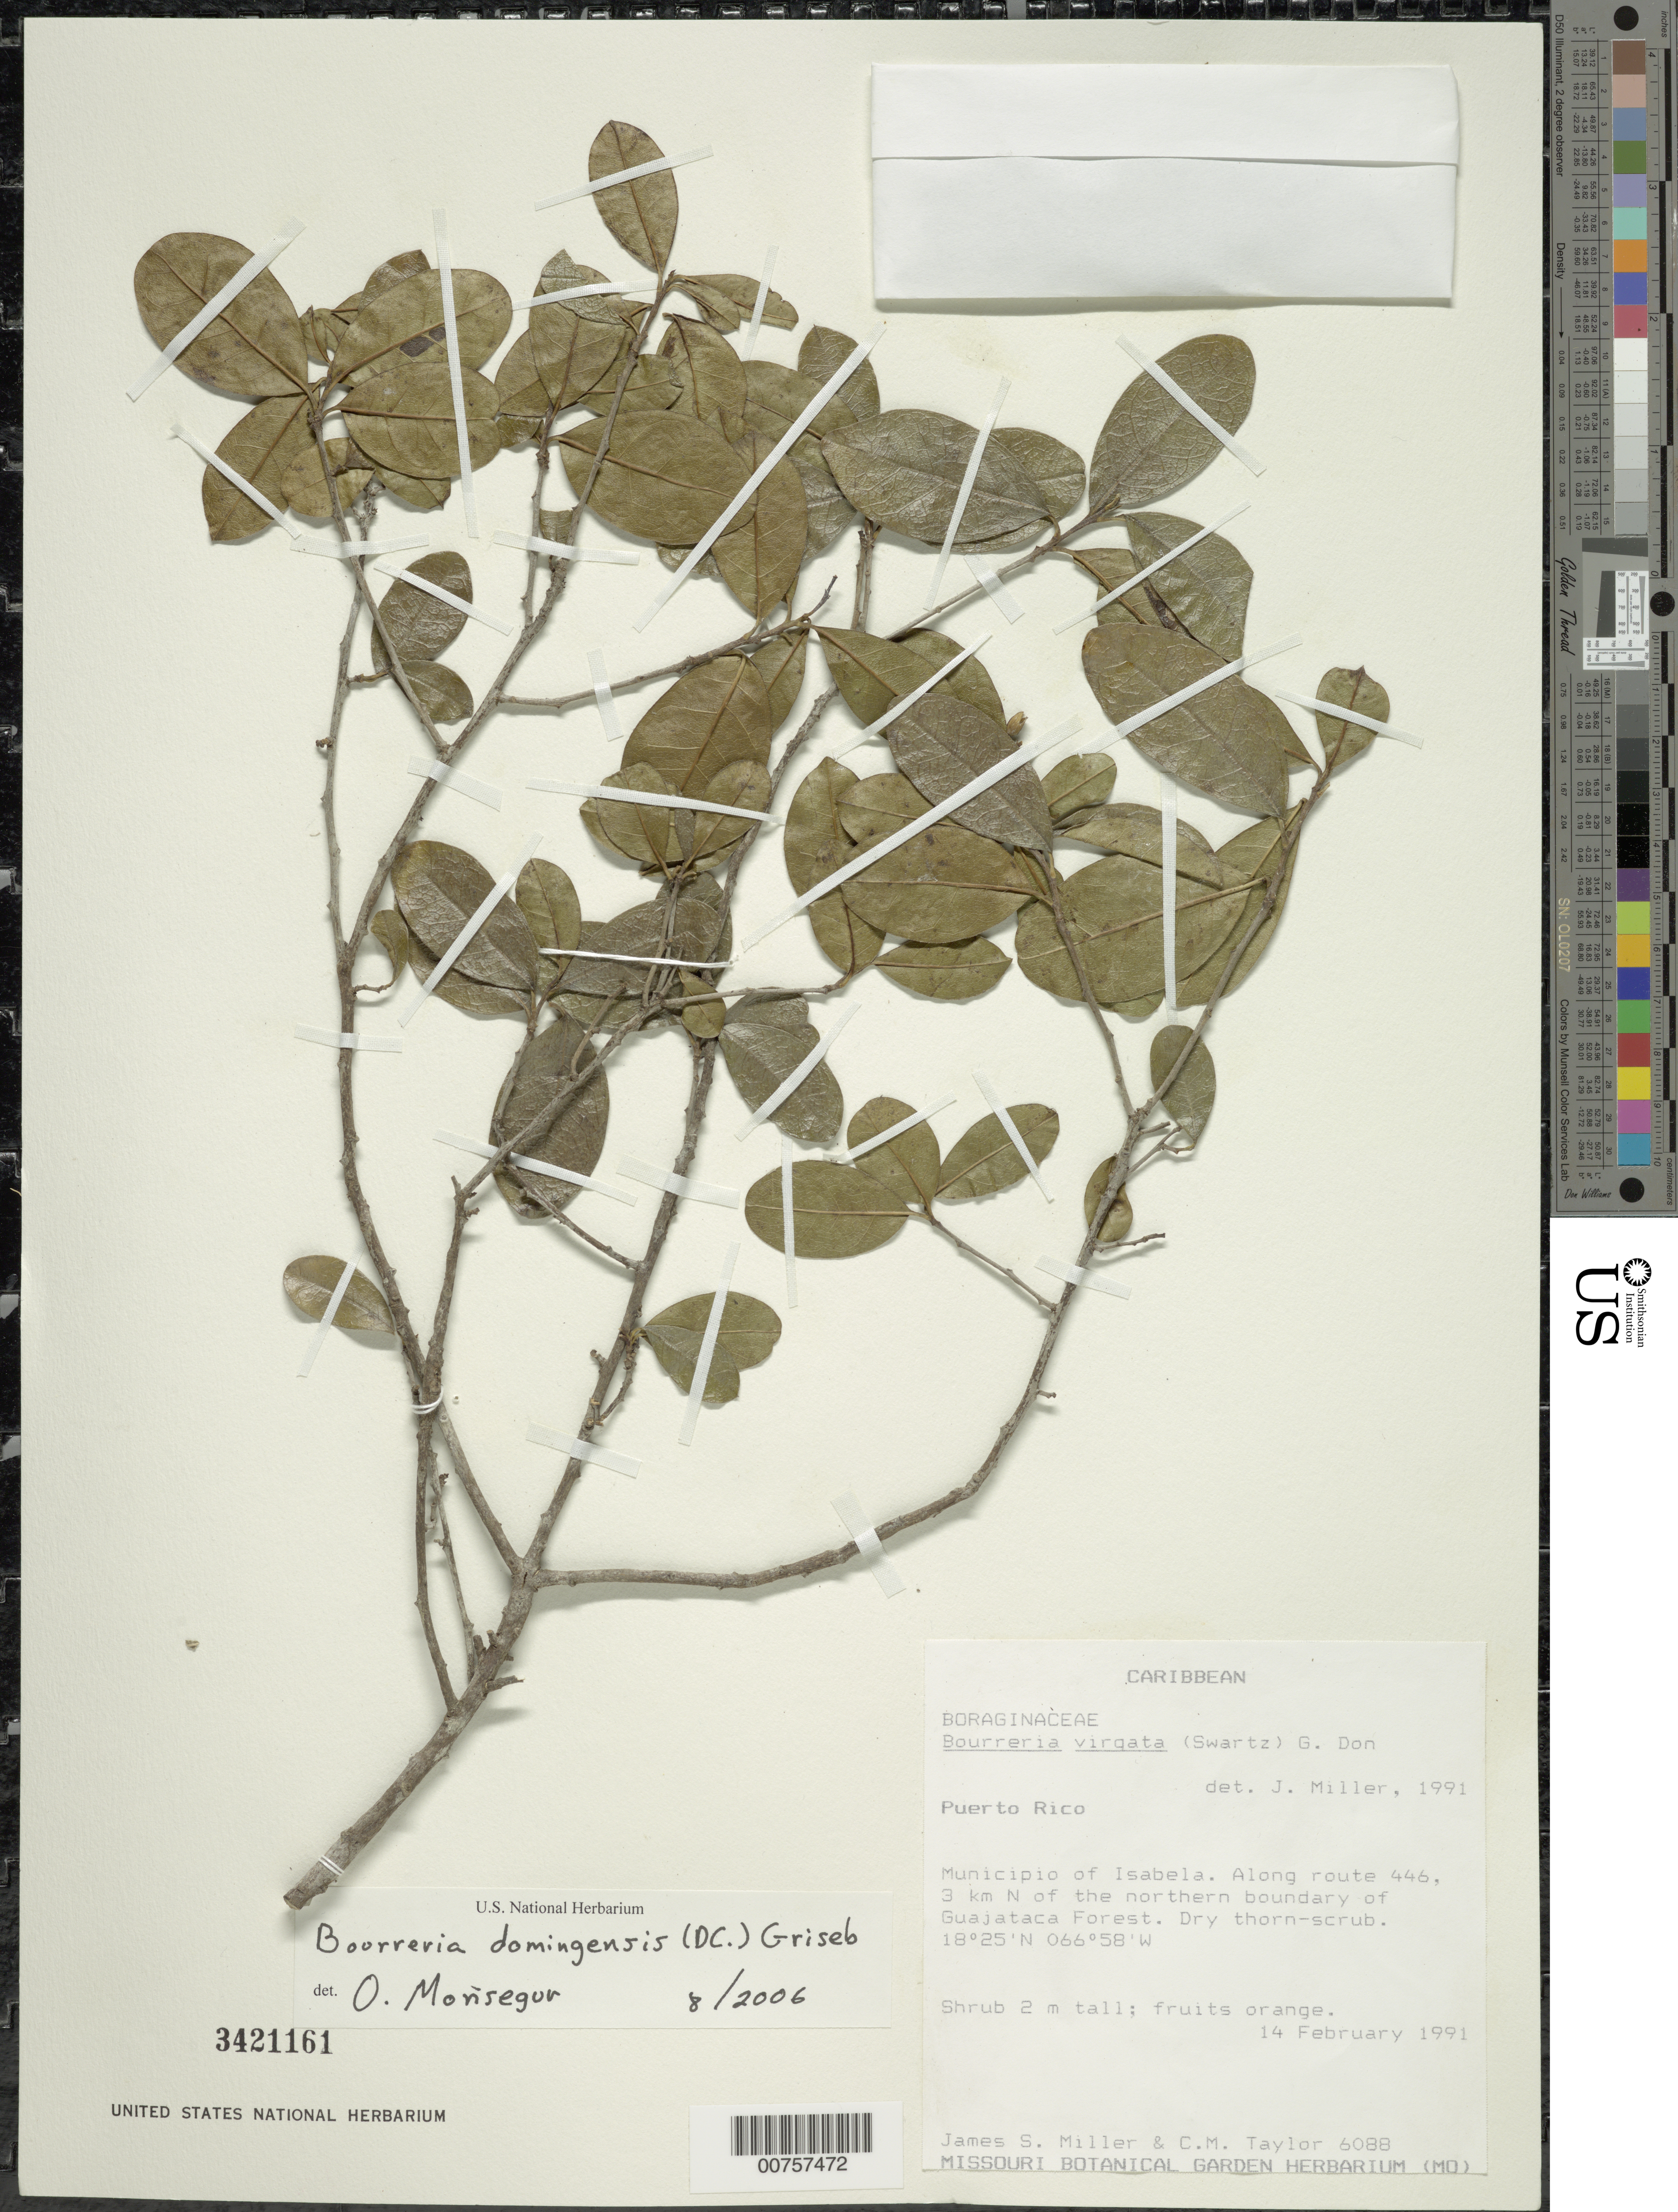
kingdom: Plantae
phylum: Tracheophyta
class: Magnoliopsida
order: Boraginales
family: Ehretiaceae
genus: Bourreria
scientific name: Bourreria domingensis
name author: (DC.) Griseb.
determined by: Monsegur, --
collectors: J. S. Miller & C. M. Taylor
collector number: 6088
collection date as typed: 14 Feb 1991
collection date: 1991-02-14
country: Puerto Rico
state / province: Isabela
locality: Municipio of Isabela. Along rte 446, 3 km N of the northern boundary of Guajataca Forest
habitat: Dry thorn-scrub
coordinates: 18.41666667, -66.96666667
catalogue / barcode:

-*-*-

Exercise description -
Reproduce the data above line for line without changing a word, and leave the picture out.

In response -
kingdom: Plantae
phylum: Tracheophyta
class: Magnoliopsida
order: Boraginales
family: Ehretiaceae
genus: Bourreria
scientific name: Bourreria domingensis
name author: (DC.) Griseb.
determined by: Monsegur, --
collectors: J. S. Miller & C. M. Taylor
collector number: 6088
collection date as typed: 14 Feb 1991
collection date: 1991-02-14
country: Puerto Rico
state / province: Isabela
locality: Municipio of Isabela. Along rte 446, 3 km N of the northern boundary of Guajataca Forest
habitat: Dry thorn-scrub
coordinates: 18.41666667, -66.96666667
catalogue / barcode:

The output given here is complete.